[lbo-talk] The Death of Capitalism: Should it be Welcomed?

Carrol Cox cbcox at ilstu.edu
Mon Jul 30 08:42:33 PDT 2007


Robert Wrubel wrote:
>
> Carrol Cox wrote:
>
> "Capitalism will not collapse, EVER.
>
> Capitalism will not mutate into something else, EVER.
>
> If you don't hit it, it won't fall.
>
> Slumps and human misery are the health of capitalism."
>
> I know what you mean, but this is a little misleading.
> It leaves out the conflicted aspect of capitalism,
> the self-destructive logic of eternal expansion. I'm
> not an economist but I'm persuaded by people like
> Harry Shutt who argue that privitization, mergers,
> out-sourcing and now financialization (making money
> off of transactions rather than production) have all
> been driven by an increasing difficulty of finding
> profitable investments.

This might be an answer to the first two of my propositions, but it entirely ignores the third.
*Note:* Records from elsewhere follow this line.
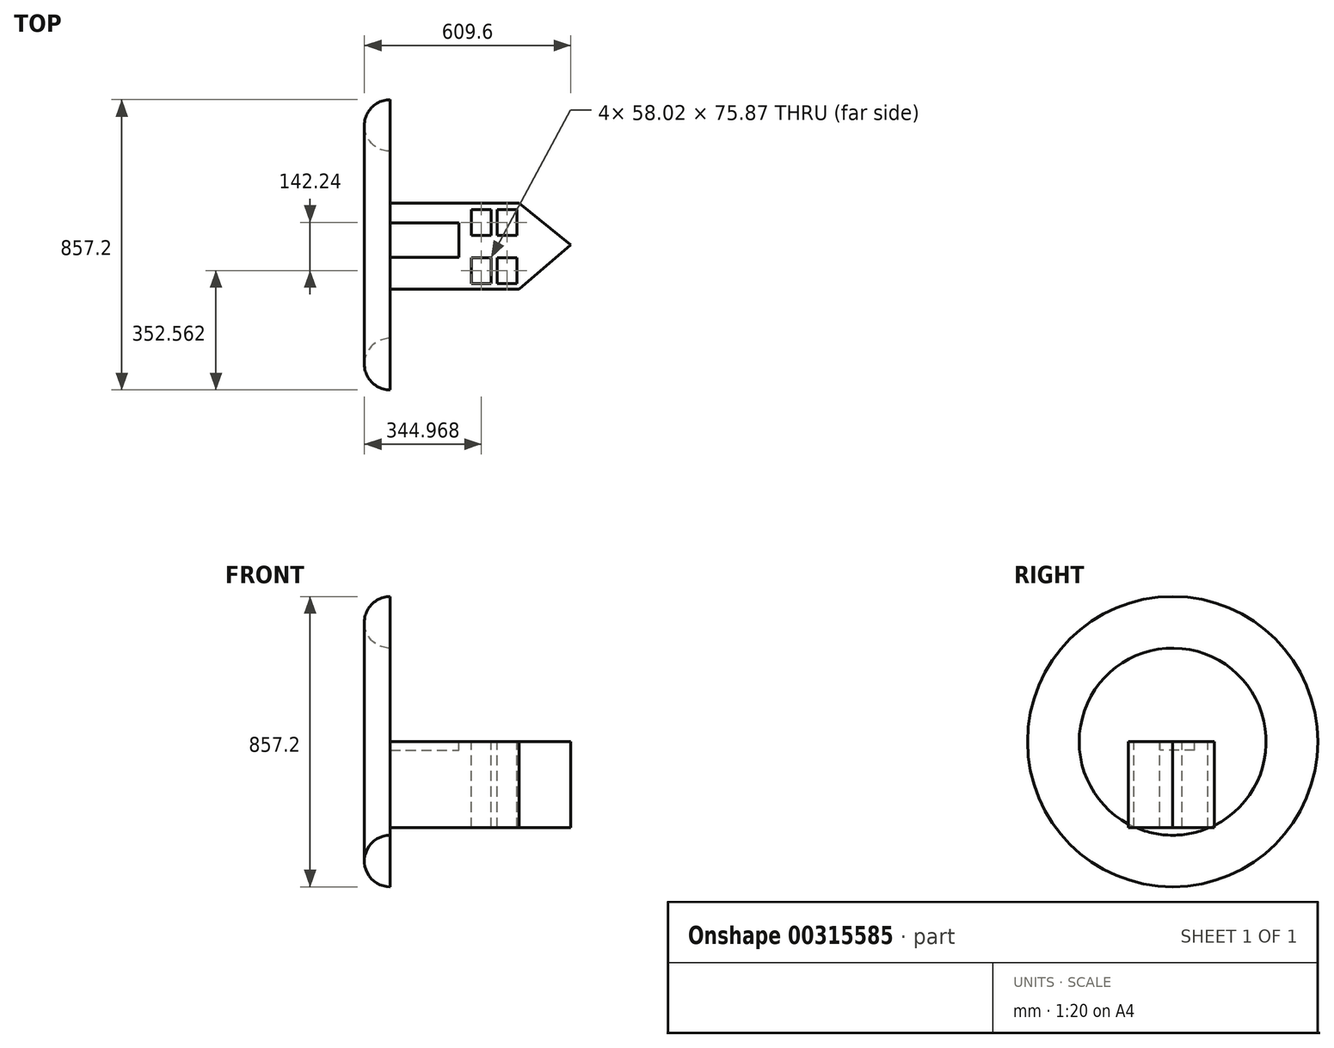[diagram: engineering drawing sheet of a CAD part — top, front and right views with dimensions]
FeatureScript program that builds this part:
annotation { "Feature Type Name" : "Feature", "Feature Type Description" : "" }
export const myFeature = defineFeature(function(context is Context, id is Id, definition is map)
    precondition{}
    {
        {
            var Q0;
            Q0=qCreatedBy(makeId("Top.planeOp"),FACE);
            var sketch = newSketch(context, id + "F0", { "sketchPlane" : qUnion([Q0])});
            skLineSegment(sketch, "E0.bottom", {"start": v(111.1, 123.4) * mm, "end": v(-269.9, 123.4) * mm});
            skLineSegment(sketch, "E0.top", {"start": v(111.1, -130.6) * mm, "end": v(-269.9, -130.6) * mm});
            skLineSegment(sketch, "E0.left", {"start": v(111.1, 123.4) * mm, "end": v(111.1, -130.6) * mm});
            skLineSegment(sketch, "E0.right", {"start": v(-269.9, 123.4) * mm, "end": v(-269.9, -130.6) * mm});
            skPoint(sketch, "E1.middle", {"position": v(0, 0) * mm});
            skLineSegment(sketch, "E2", {"start": v(111.1, 123.4) * mm, "end": v(263.5, 0) * mm});
            skLineSegment(sketch, "E3", {"start": v(263.5, 0) * mm, "end": v(111.1, -130.6) * mm});
            skSolve(sketch);
        }
        {
            var Q0;
            Q0=makeQuery(id+"F0.imprint","IMPRINT",FACE,{"disambiguationData":[TD([[makeQuery(id+"F0.imprint","IMPRINT",EDGE,{"derivedFrom":sQuery(id+"F0.wireOp",EDGE,"E0.bottom")}),1.0]])]});
            var Q1;
            Q1=makeQuery(id+"F0.imprint","IMPRINT",FACE,{"disambiguationData":[TD([[makeQuery(id+"F0.imprint","IMPRINT",EDGE,{"derivedFrom":sQuery(id+"F0.wireOp",EDGE,"E0.left")}),1.0]])]});
            extrude(context, id + "F1", {"entities" : qUnion([Q0, Q1]), "depth" : 254 * mm});
        }
        {
            var Q0;
            Q0=makeQuery(id+"F1.opExtrude","CAP_FACE",FACE,{"disambiguationData":[OSD([sQuery(id+"F0.wireOp",EDGE,"E0.bottom"),sQuery(id+"F0.wireOp",EDGE,"E0.top"),sQuery(id+"F0.wireOp",EDGE,"E0.right"),sQuery(id+"F0.wireOp",EDGE,"E2"),sQuery(id+"F0.wireOp",EDGE,"E3")])],"isStart":false});
            var sketch = newSketch(context, id + "F2", { "sketchPlane" : qUnion([Q0])});
            skSolve(sketch);
        }
        {
            var Q0;
            Q0=makeQuery(id+"F2.imprint","IMPRINT",FACE,{"disambiguationData":[TD([[makeQuery(id+"F2.imprint","IMPRINT",EDGE,{"derivedFrom":makeQuery(id+"F1.opExtrude","CAP_EDGE",EDGE,{"disambiguationData":[OSD([sQuery(id+"F0.wireOp",EDGE,"E0.bottom")])],"isStart":false})}),1.0]])]});
            var sketch = newSketch(context, id + "F3", { "sketchPlane" : qUnion([Q0])});
            skLineSegment(sketch, "E4", {"start": v(111.1, -130.6) * mm, "end": v(-269.9, -130.6) * mm});
            skLineSegment(sketch, "E5", {"start": v(263.5, 0) * mm, "end": v(111.1, -130.6) * mm});
            skLineSegment(sketch, "E6", {"start": v(111.1, 123.4) * mm, "end": v(263.5, 0) * mm});
            skLineSegment(sketch, "E7", {"start": v(111.1, 123.4) * mm, "end": v(-269.9, 123.4) * mm});
            skLineSegment(sketch, "E8", {"start": v(-269.9, 123.4) * mm, "end": v(-269.9, -130.6) * mm});
            skLineSegment(sketch, "E9.bottom", {"start": v(-269.9, 65.18) * mm, "end": v(-66.7, 65.18) * mm});
            skLineSegment(sketch, "E9.top", {"start": v(-269.9, -36.42) * mm, "end": v(-66.7, -36.42) * mm});
            skLineSegment(sketch, "E9.left", {"start": v(-269.9, 65.18) * mm, "end": v(-269.9, -36.42) * mm});
            skLineSegment(sketch, "E9.right", {"start": v(-66.7, 65.18) * mm, "end": v(-66.7, -36.42) * mm});
            skSolve(sketch);
        }
        {
            var Q0;
            Q0=makeQuery(id+"F3.imprint","IMPRINT",FACE,{"disambiguationData":[TD([[makeQuery(id+"F3.imprint","IMPRINT",EDGE,{"derivedFrom":sQuery(id+"F3.wireOp",EDGE,"E9.bottom")}),-1.0]])]});
            extrude(context, id + "F4", {"entities" : qUnion([Q0]), "operationType" : NewBodyOperationType.REMOVE, "oppositeDirection" : true, "depth" : 25.4 * mm});
        }
        {
            var Q0;
            Q0=makeQuery(id+"F2.imprint","IMPRINT",FACE,{"disambiguationData":[TD([[makeQuery(id+"F2.imprint","IMPRINT",EDGE,{"derivedFrom":makeQuery(id+"F1.opExtrude","CAP_EDGE",EDGE,{"disambiguationData":[OSD([sQuery(id+"F0.wireOp",EDGE,"E0.bottom")])],"isStart":false})}),1.0]])]});
            var sketch = newSketch(context, id + "F5", { "sketchPlane" : qUnion([Q0])});
            skLineSegment(sketch, "E10.0.0", {"start": v(-269.9, -130.6) * mm, "end": v(111.1, -130.6) * mm});
            skLineSegment(sketch, "E10.0.1", {"start": v(111.1, -130.6) * mm, "end": v(263.5, 0) * mm});
            skLineSegment(sketch, "E10.0.2", {"start": v(263.5, 0) * mm, "end": v(111.1, 123.4) * mm});
            skLineSegment(sketch, "E10.0.3", {"start": v(111.1, 123.4) * mm, "end": v(-269.9, 123.4) * mm});
            skLineSegment(sketch, "E10.0.4", {"start": v(-269.9, 123.4) * mm, "end": v(-269.9, -130.6) * mm});
            skArc(sketch, "E11", {"start": v(-269.9, 428.6) * mm, "mid": v(-346.1, 352.4) * mm, "end": v(-269.9, 276.2) * mm});
            skLineSegment(sketch, "E12", {"start": v(-269.9, 428.6) * mm, "end": v(-269.9, 276.2) * mm});
            skLineSegment(sketch, "E13", {"start": v(263.5, 0) * mm, "end": v(-269.9, 0) * mm, "construction": true});
            skSolve(sketch);
        }
        {
            var Q0;
            Q0=makeQuery(id+"F5.imprint","IMPRINT",FACE,{"disambiguationData":[TD([[makeQuery(id+"F5.imprint","IMPRINT",EDGE,{"derivedFrom":sQuery(id+"F5.wireOp",EDGE,"E11")}),1.0]])]});
            var Q1;
            Q1=sQuery(id+"F5.wireOp",EDGE,"E13");
            revolve(context, id + "F6", {"operationType" : NewBodyOperationType.ADD, "entities" : qUnion([Q0]), "axis" : qUnion([Q1]), "revolveType" : RevolveType.FULL});
        }
        {
            var Q0;
            Q0=makeQuery(id+"F2.imprint","IMPRINT",FACE,{"disambiguationData":[TD([[makeQuery(id+"F2.imprint","IMPRINT",EDGE,{"derivedFrom":makeQuery(id+"F1.opExtrude","CAP_EDGE",EDGE,{"disambiguationData":[OSD([sQuery(id+"F0.wireOp",EDGE,"E0.bottom")])],"isStart":false})}),1.0]])]});
            var sketch = newSketch(context, id + "F7", { "sketchPlane" : qUnion([Q0])});
            skLineSegment(sketch, "E14.bottom", {"start": v(27.88, 104.14) * mm, "end": v(-30.14, 104.14) * mm});
            skLineSegment(sketch, "E14.top", {"start": v(27.88, 28.27) * mm, "end": v(-30.14, 28.27) * mm});
            skLineSegment(sketch, "E14.left", {"start": v(27.88, 104.14) * mm, "end": v(27.88, 28.27) * mm});
            skLineSegment(sketch, "E14.right", {"start": v(-30.14, 104.14) * mm, "end": v(-30.14, 28.27) * mm});
            skLineSegment(sketch, "E15.0.1.0", {"start": v(27.88, -38.1) * mm, "end": v(27.88, -113.97) * mm});
            skLineSegment(sketch, "E15.0.1.1", {"start": v(27.88, -113.97) * mm, "end": v(-30.14, -113.97) * mm});
            skLineSegment(sketch, "E15.0.1.2", {"start": v(-30.14, -38.1) * mm, "end": v(-30.14, -113.97) * mm});
            skLineSegment(sketch, "E15.0.1.3", {"start": v(27.88, -38.1) * mm, "end": v(-30.14, -38.1) * mm});
            skLineSegment(sketch, "E15.1.0.0", {"start": v(104.08, 104.14) * mm, "end": v(104.08, 28.27) * mm});
            skLineSegment(sketch, "E15.1.0.1", {"start": v(104.08, 28.27) * mm, "end": v(46.06, 28.27) * mm});
            skLineSegment(sketch, "E15.1.0.2", {"start": v(46.06, 104.14) * mm, "end": v(46.06, 28.27) * mm});
            skLineSegment(sketch, "E15.1.0.3", {"start": v(104.08, 104.14) * mm, "end": v(46.06, 104.14) * mm});
            skLineSegment(sketch, "E15.1.1.0", {"start": v(104.08, -38.1) * mm, "end": v(104.08, -113.97) * mm});
            skLineSegment(sketch, "E15.1.1.1", {"start": v(104.08, -113.97) * mm, "end": v(46.06, -113.97) * mm});
            skLineSegment(sketch, "E15.1.1.2", {"start": v(46.06, -38.1) * mm, "end": v(46.06, -113.97) * mm});
            skLineSegment(sketch, "E15.1.1.3", {"start": v(104.08, -38.1) * mm, "end": v(46.06, -38.1) * mm});
            skLineSegment(sketch, "E15.direction1", {"start": v(27.88, 28.27) * mm, "end": v(104.08, 28.27) * mm, "construction": true});
            skLineSegment(sketch, "E15.direction2", {"start": v(27.88, 28.27) * mm, "end": v(27.88, -113.97) * mm, "construction": true});
            skSolve(sketch);
        }
        {
            var Q0;
            Q0=makeQuery(id+"F7.imprint","IMPRINT",FACE,{"disambiguationData":[TD([[makeQuery(id+"F7.imprint","IMPRINT",EDGE,{"derivedFrom":sQuery(id+"F7.wireOp",EDGE,"E15.1.0.0")}),-1.0]])]});
            var Q1;
            Q1=makeQuery(id+"F7.imprint","IMPRINT",FACE,{"disambiguationData":[TD([[makeQuery(id+"F7.imprint","IMPRINT",EDGE,{"derivedFrom":sQuery(id+"F7.wireOp",EDGE,"E14.bottom")}),1.0]])]});
            var Q2;
            Q2=makeQuery(id+"F7.imprint","IMPRINT",FACE,{"disambiguationData":[TD([[makeQuery(id+"F7.imprint","IMPRINT",EDGE,{"derivedFrom":sQuery(id+"F7.wireOp",EDGE,"E15.0.1.0")}),-1.0]])]});
            var Q3;
            Q3=makeQuery(id+"F7.imprint","IMPRINT",FACE,{"disambiguationData":[TD([[makeQuery(id+"F7.imprint","IMPRINT",EDGE,{"derivedFrom":sQuery(id+"F7.wireOp",EDGE,"E15.1.1.0")}),-1.0]])]});
            var Q4;
            Q4=makeQuery(id+"F1.opExtrude","CAP_FACE",FACE,{"disambiguationData":[OSD([sQuery(id+"F0.wireOp",EDGE,"E0.bottom"),sQuery(id+"F0.wireOp",EDGE,"E0.top"),sQuery(id+"F0.wireOp",EDGE,"E0.right"),sQuery(id+"F0.wireOp",EDGE,"E2"),sQuery(id+"F0.wireOp",EDGE,"E3")])],"isStart":true});
            extrude(context, id + "F8", {"entities" : qUnion([Q0, Q1, Q2, Q3]), "operationType" : NewBodyOperationType.REMOVE, "endBound" : BoundingType.UP_TO_SURFACE, "oppositeDirection" : true, "endBoundEntityFace" : qUnion([Q4]), "depth" : 25.4 * mm});
        }
    });
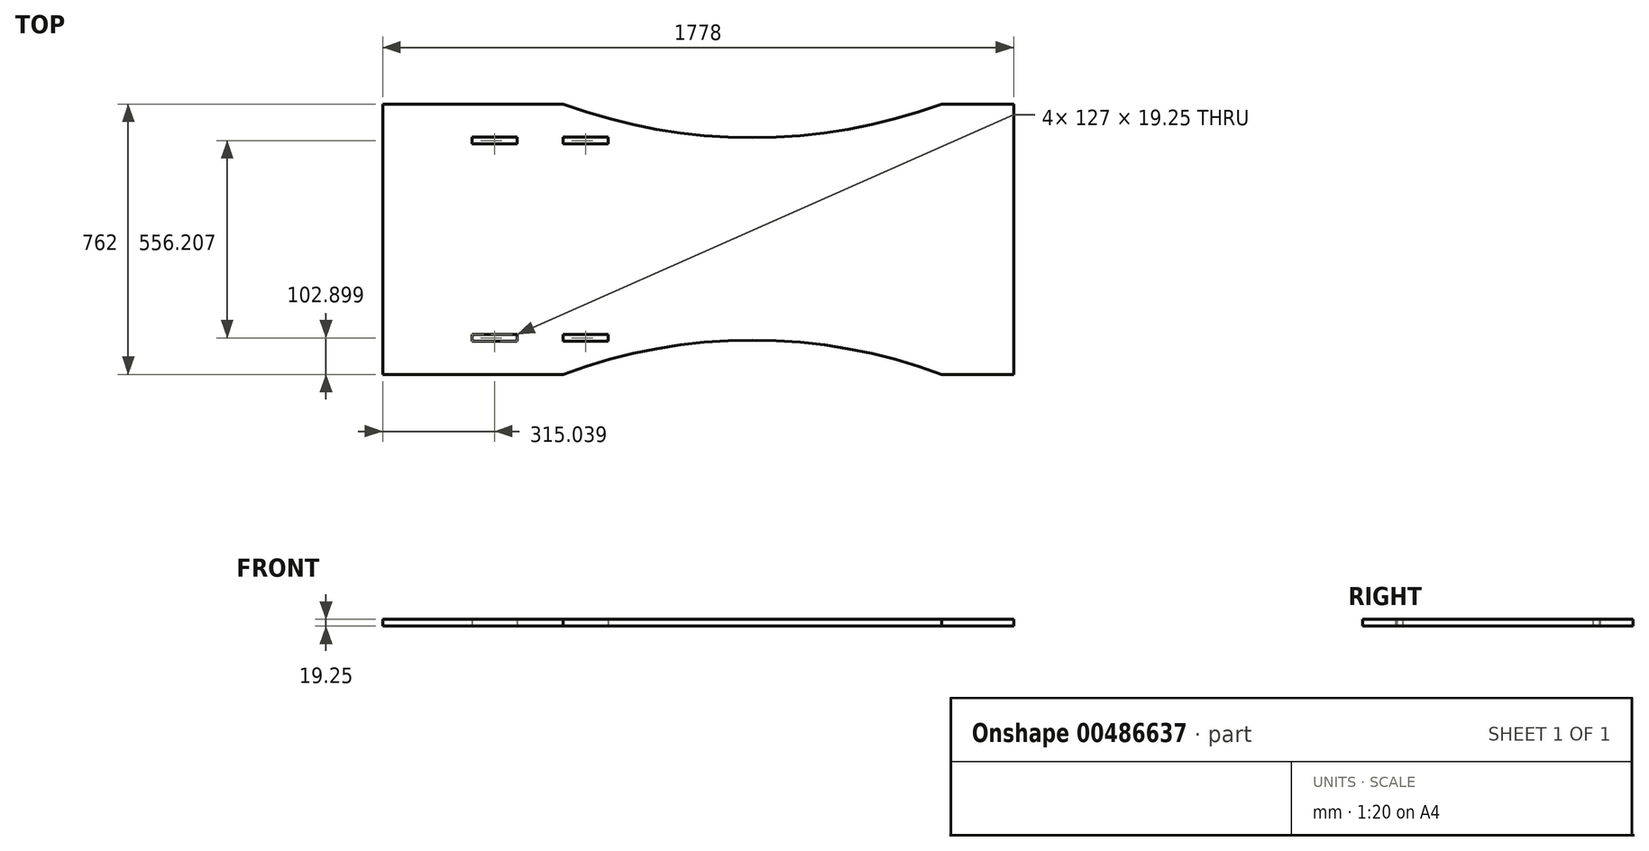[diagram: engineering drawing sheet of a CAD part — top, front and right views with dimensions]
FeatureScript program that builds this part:
annotation { "Feature Type Name" : "Feature", "Feature Type Description" : "" }
export const myFeature = defineFeature(function(context is Context, id is Id, definition is map)
    precondition{}
    {
        {
            var Q0;
            Q0=qCreatedBy(makeId("Top.planeOp"),FACE);
            var sketch = newSketch(context, id + "F0", { "sketchPlane" : qUnion([Q0])});
            skLineSegment(sketch, "E0.bottom", {"start": v(-121.81, 705.75) * mm, "end": v(259.19, 705.75) * mm});
            skLineSegment(sketch, "E0.top", {"start": v(-121.81, -56.25) * mm, "end": v(259.19, -56.25) * mm});
            skLineSegment(sketch, "E0.left", {"start": v(-121.81, 705.75) * mm, "end": v(-121.81, -56.25) * mm});
            skLineSegment(sketch, "E0.right", {"start": v(1656.19, 705.75) * mm, "end": v(1656.19, -56.25) * mm});
            skLineSegment(sketch, "E1.trimOffspring", {"start": v(1452.99, 705.75) * mm, "end": v(1656.19, 705.75) * mm});
            skLineSegment(sketch, "E2.trimOffspring", {"start": v(1452.99, -56.25) * mm, "end": v(1656.19, -56.25) * mm});
            skLineSegment(sketch, "E3", {"start": v(259.19, 705.75) * mm, "end": v(386.19, 705.75) * mm});
            skLineSegment(sketch, "E4", {"start": v(259.19, -56.25) * mm, "end": v(386.19, -56.25) * mm});
            skArc(sketch, "E5", {"start": v(386.19, 705.75) * mm, "mid": v(919.59, 610.93) * mm, "end": v(1452.99, 705.75) * mm});
            skArc(sketch, "E6", {"start": v(1452.99, -56.25) * mm, "mid": v(919.59, 40.15) * mm, "end": v(386.19, -56.25) * mm});
            skPoint(sketch, "E7.orphan", {"position": v(911.43, 705.75) * mm});
            skPoint(sketch, "E8.orphan", {"position": v(911.43, -56.25) * mm});
            skLineSegment(sketch, "E9", {"start": v(-121.81, 687.48) * mm, "end": v(18.9, 687.48) * mm, "construction": true});
            skLineSegment(sketch, "E10", {"start": v(18.9, 687.48) * mm, "end": v(18.9, 705.75) * mm, "construction": true});
            skLineSegment(sketch, "E11", {"start": v(386.19, 705.75) * mm, "end": v(-121.81, 705.75) * mm, "construction": true});
            skLineSegment(sketch, "E12", {"start": v(386.19, 37.02) * mm, "end": v(386.19, 56.28) * mm});
            skLineSegment(sketch, "E13", {"start": v(386.19, 56.28) * mm, "end": v(513.19, 56.28) * mm});
            skLineSegment(sketch, "E14", {"start": v(513.19, 56.28) * mm, "end": v(513.19, 37.02) * mm});
            skLineSegment(sketch, "E15", {"start": v(513.19, 37.02) * mm, "end": v(386.19, 37.02) * mm});
            skLineSegment(sketch, "E16", {"start": v(386.19, 612.48) * mm, "end": v(513.19, 612.48) * mm});
            skLineSegment(sketch, "E17", {"start": v(513.19, 612.48) * mm, "end": v(513.19, 593.23) * mm});
            skLineSegment(sketch, "E18", {"start": v(513.19, 593.23) * mm, "end": v(386.19, 593.23) * mm});
            skLineSegment(sketch, "E19", {"start": v(386.19, 593.23) * mm, "end": v(386.19, 612.48) * mm});
            skLineSegment(sketch, "E20", {"start": v(256.73, 612.48) * mm, "end": v(256.73, 593.23) * mm});
            skLineSegment(sketch, "E21", {"start": v(256.73, 593.23) * mm, "end": v(129.73, 593.23) * mm});
            skLineSegment(sketch, "E22", {"start": v(129.73, 593.23) * mm, "end": v(129.73, 612.48) * mm});
            skLineSegment(sketch, "E23", {"start": v(129.73, 612.48) * mm, "end": v(256.73, 612.48) * mm});
            skLineSegment(sketch, "E24", {"start": v(256.73, 56.28) * mm, "end": v(129.73, 56.28) * mm});
            skLineSegment(sketch, "E25", {"start": v(129.73, 56.28) * mm, "end": v(129.73, 37.02) * mm});
            skLineSegment(sketch, "E26", {"start": v(129.73, 37.02) * mm, "end": v(256.73, 37.02) * mm});
            skLineSegment(sketch, "E27", {"start": v(256.73, 37.02) * mm, "end": v(256.73, 56.28) * mm});
            skSolve(sketch);
        }
        {
            var Q0;
            Q0=makeQuery(id+"F0.imprint","IMPRINT",FACE,{"disambiguationData":[TD([[makeQuery(id+"F0.imprint","IMPRINT",EDGE,{"derivedFrom":sQuery(id+"F0.wireOp",EDGE,"E0.bottom")}),-1.0]])]});
            extrude(context, id + "F1", {"entities" : qUnion([Q0]), "depth" : 19.25 * mm, "offsetDistance" : 25.4 * mm});
        }
    });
The difficulty of "finding profitable investments" is regularly overcome by economic or political catastrophe. That's what I meant by saying that slumps are the health of capitalism, as war is the health of the state. Capitalism will (as you argue) regularly self-destruct, but it will as regularly rise from the ashes, stronger and meaner than ever.